▶ **PROBLEM DESCRIPTION**: Each record that follows is to be transcribed exactly, excluding its images.

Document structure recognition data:
•••
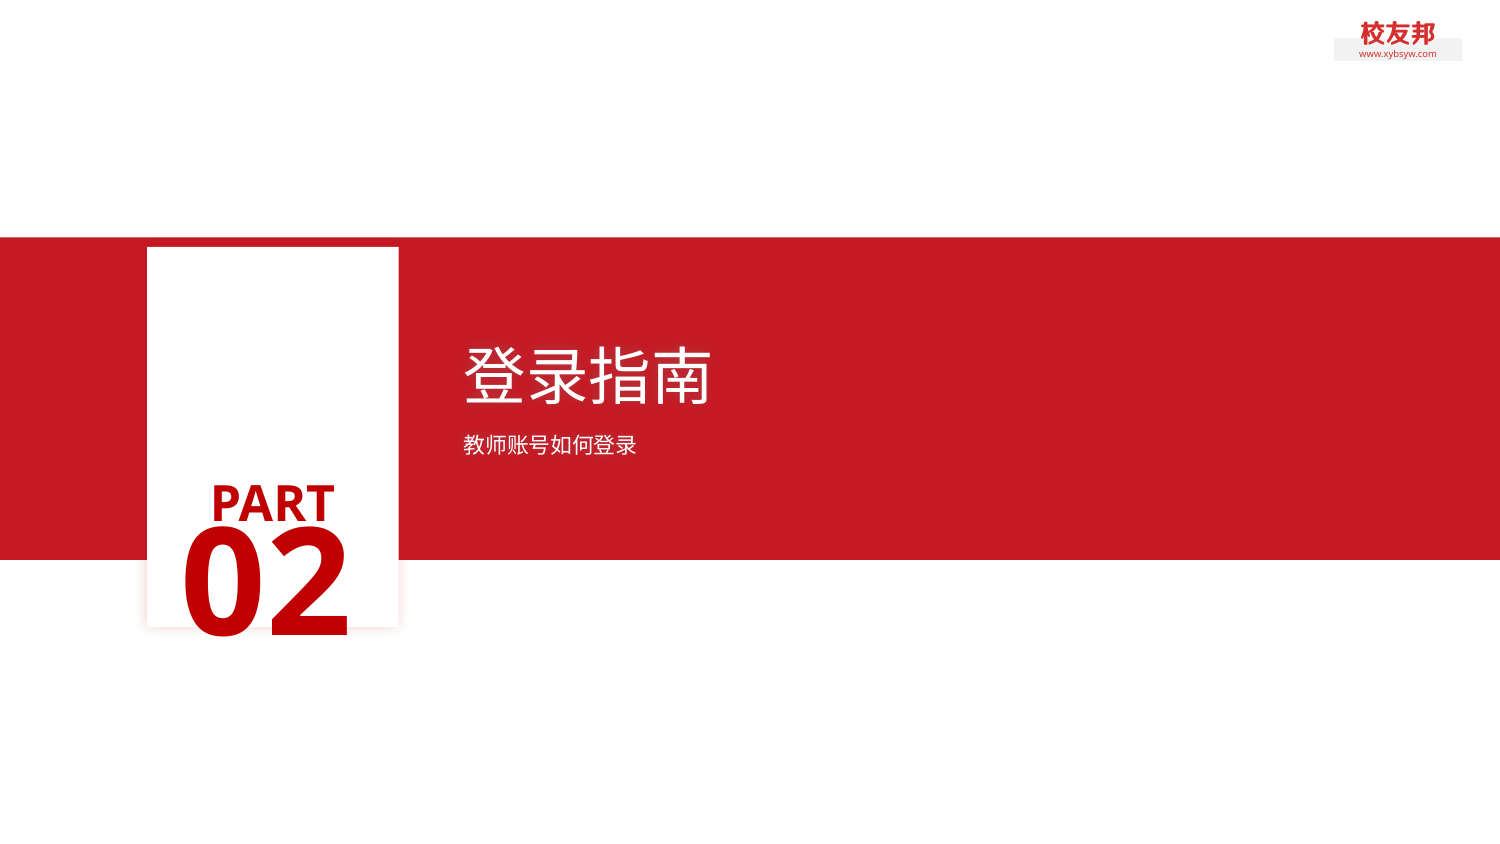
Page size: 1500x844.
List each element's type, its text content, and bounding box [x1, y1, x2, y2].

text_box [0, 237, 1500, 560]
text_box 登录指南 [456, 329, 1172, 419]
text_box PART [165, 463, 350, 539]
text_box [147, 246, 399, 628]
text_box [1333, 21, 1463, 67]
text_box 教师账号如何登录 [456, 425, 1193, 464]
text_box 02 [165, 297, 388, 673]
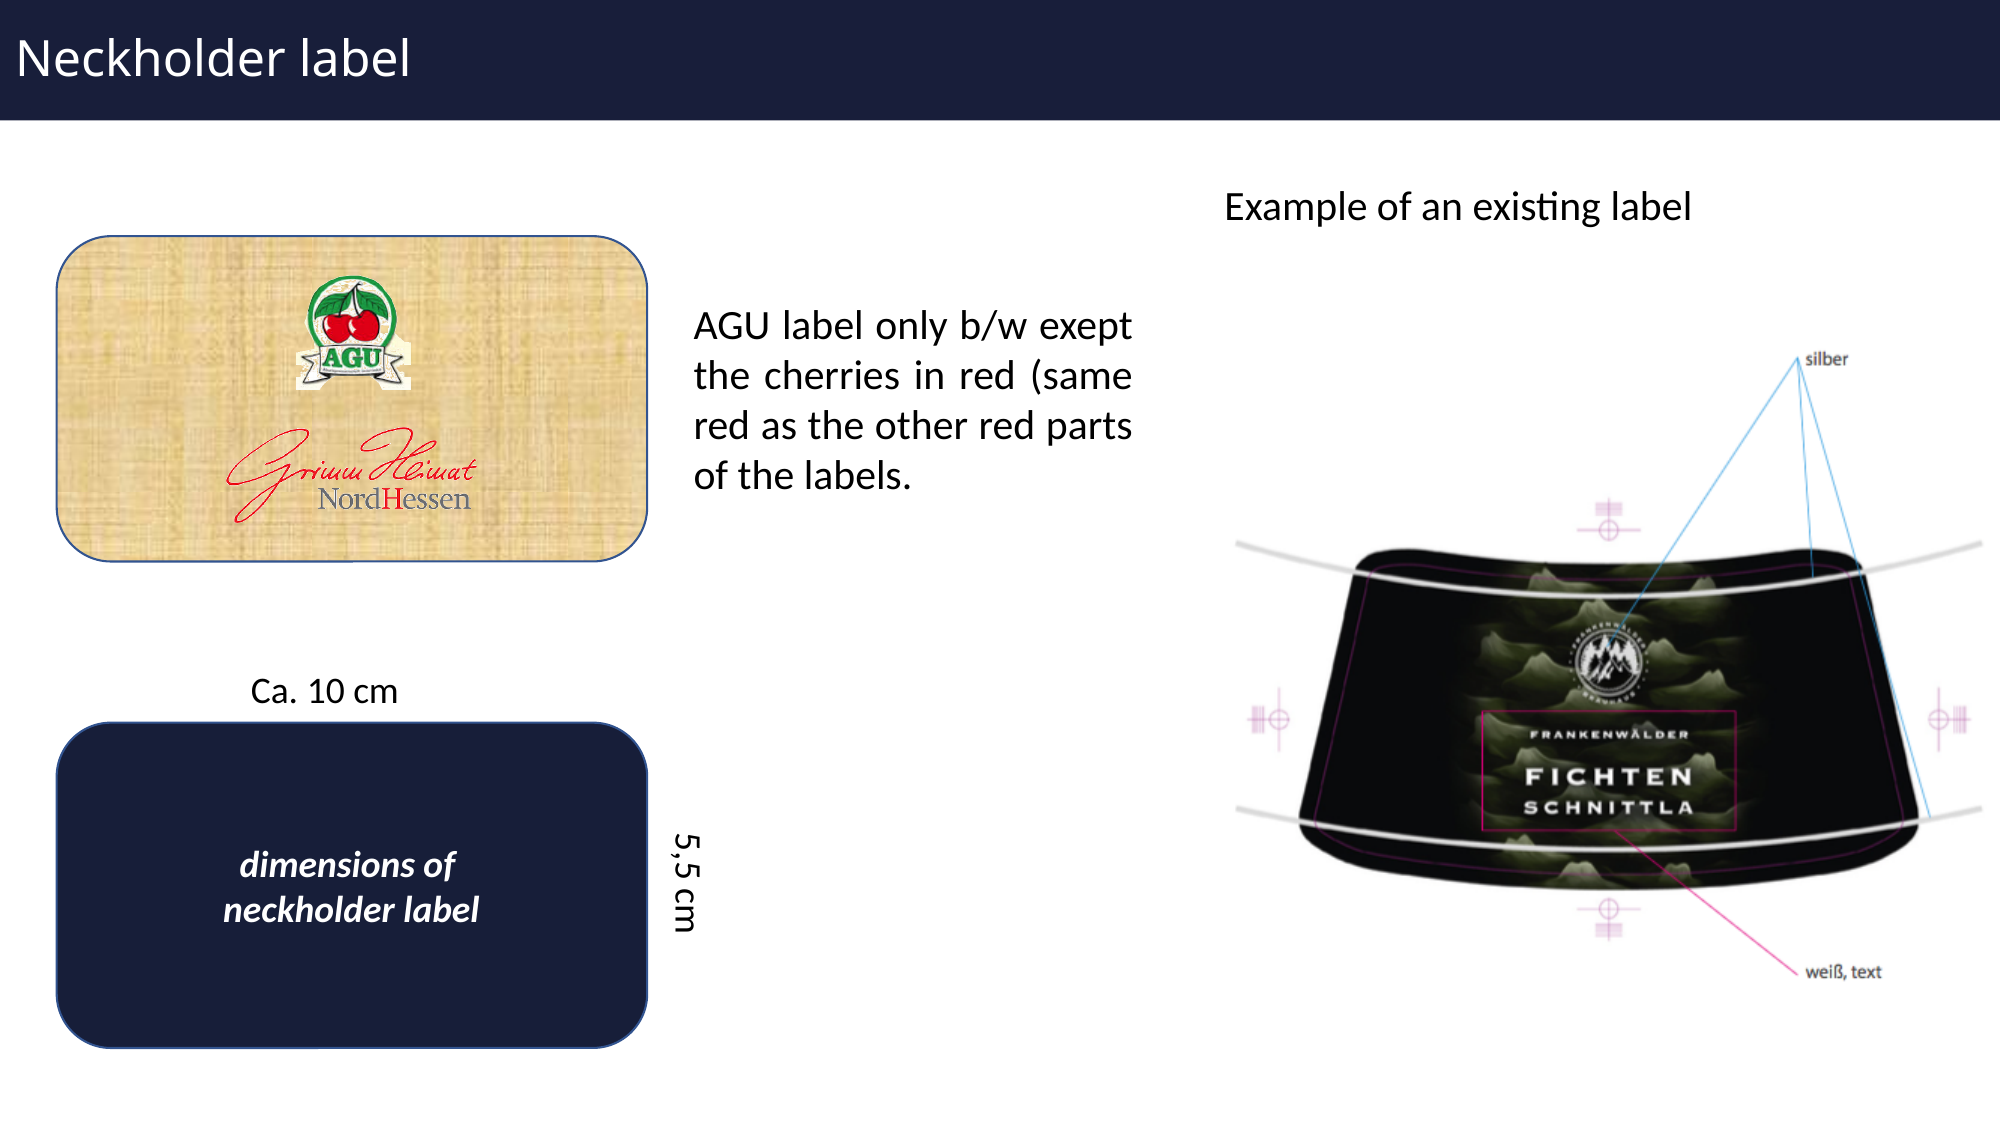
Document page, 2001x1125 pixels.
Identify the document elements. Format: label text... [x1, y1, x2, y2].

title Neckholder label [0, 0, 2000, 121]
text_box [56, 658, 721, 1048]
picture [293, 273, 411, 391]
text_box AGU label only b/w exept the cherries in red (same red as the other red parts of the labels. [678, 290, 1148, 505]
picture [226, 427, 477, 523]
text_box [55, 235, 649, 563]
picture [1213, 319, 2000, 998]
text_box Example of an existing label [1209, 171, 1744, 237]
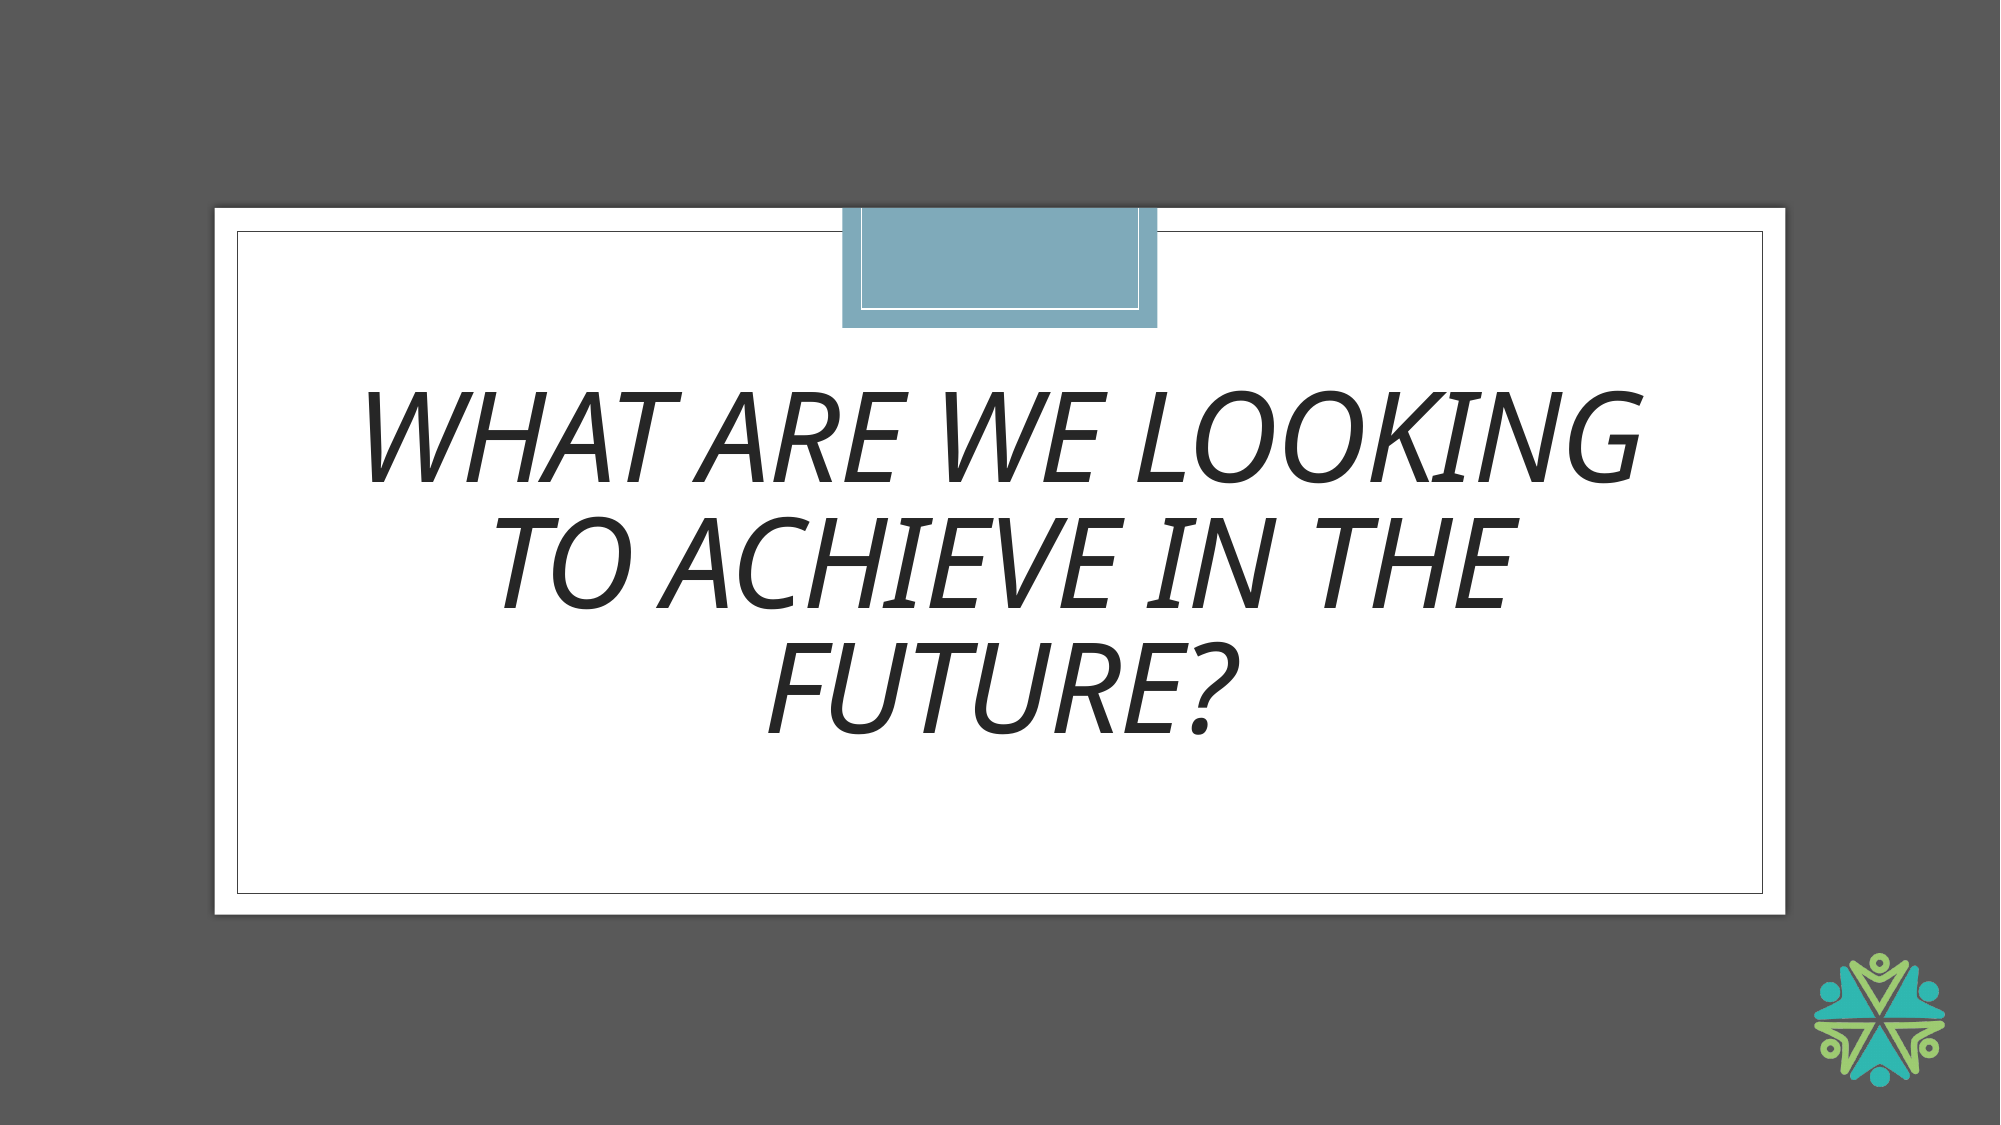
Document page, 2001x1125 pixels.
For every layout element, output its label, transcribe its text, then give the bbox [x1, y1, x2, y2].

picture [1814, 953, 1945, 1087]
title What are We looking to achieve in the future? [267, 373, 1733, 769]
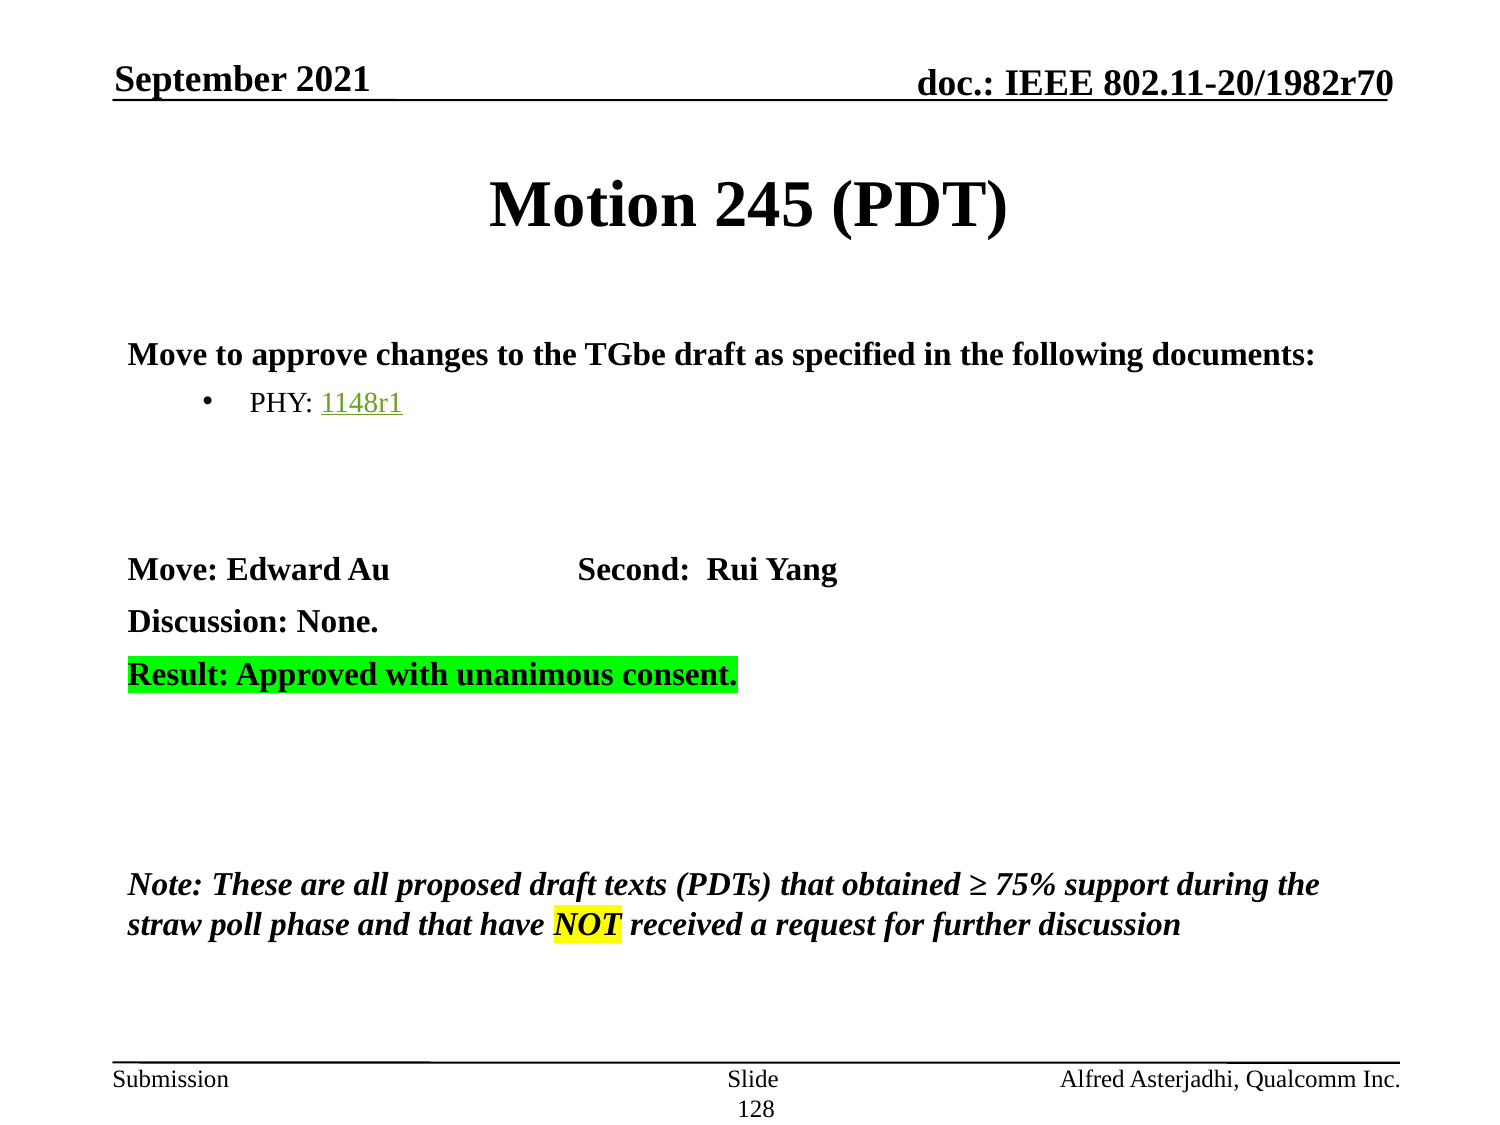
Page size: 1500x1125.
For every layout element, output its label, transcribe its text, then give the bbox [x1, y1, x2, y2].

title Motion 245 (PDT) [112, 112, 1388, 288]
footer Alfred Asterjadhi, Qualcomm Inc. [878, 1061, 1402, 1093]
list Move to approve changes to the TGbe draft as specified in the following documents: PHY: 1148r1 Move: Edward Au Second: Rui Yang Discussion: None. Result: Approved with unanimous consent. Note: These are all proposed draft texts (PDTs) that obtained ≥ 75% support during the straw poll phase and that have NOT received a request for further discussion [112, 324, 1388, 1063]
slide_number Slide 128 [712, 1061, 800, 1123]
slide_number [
•••
▶ **WRITTEN REPLY**:
Page size: 1500x844.
List each element's type, its text content, and bounding box [x1, y1, x2, y2].

text_box [0, 237, 1500, 560]
text_box 登录指南 [456, 329, 1172, 419]
text_box PART [165, 463, 350, 539]
text_box [147, 246, 399, 628]
text_box [1333, 21, 1463, 67]
text_box 教师账号如何登录 [456, 425, 1193, 464]
text_box 02 [165, 297, 388, 673]
Document page, 2001x1125 pixels.
Identify the document elements. Format: label text... [x1, y1, x2, y2].

title Neckholder label [0, 0, 2000, 121]
text_box [56, 658, 721, 1048]
picture [293, 273, 411, 391]
text_box AGU label only b/w exept the cherries in red (same red as the other red parts of the labels. [678, 290, 1148, 505]
picture [226, 427, 477, 523]
text_box [55, 235, 649, 563]
picture [1213, 319, 2000, 998]
text_box Example of an existing label [1209, 171, 1744, 237]
Document page, 2001x1125 pixels.
For every layout element, output its label, transcribe its text, then give the bbox [x1, y1, x2, y2].

picture [1814, 953, 1945, 1087]
title What are We looking to achieve in the future? [267, 373, 1733, 769]
Page size: 1500x1125.
For every layout element, output its label, transcribe its text, then give the bbox [x1, y1, x2, y2].

title Motion 245 (PDT) [112, 112, 1388, 288]
footer Alfred Asterjadhi, Qualcomm Inc. [878, 1061, 1402, 1093]
list Move to approve changes to the TGbe draft as specified in the following documents: PHY: 1148r1 Move: Edward Au Second: Rui Yang Discussion: None. Result: Approved with unanimous consent. Note: These are all proposed draft texts (PDTs) that obtained ≥ 75% support during the straw poll phase and that have NOT received a request for further discussion [112, 324, 1388, 1063]
slide_number Slide 128 [712, 1061, 800, 1123]
slide_number [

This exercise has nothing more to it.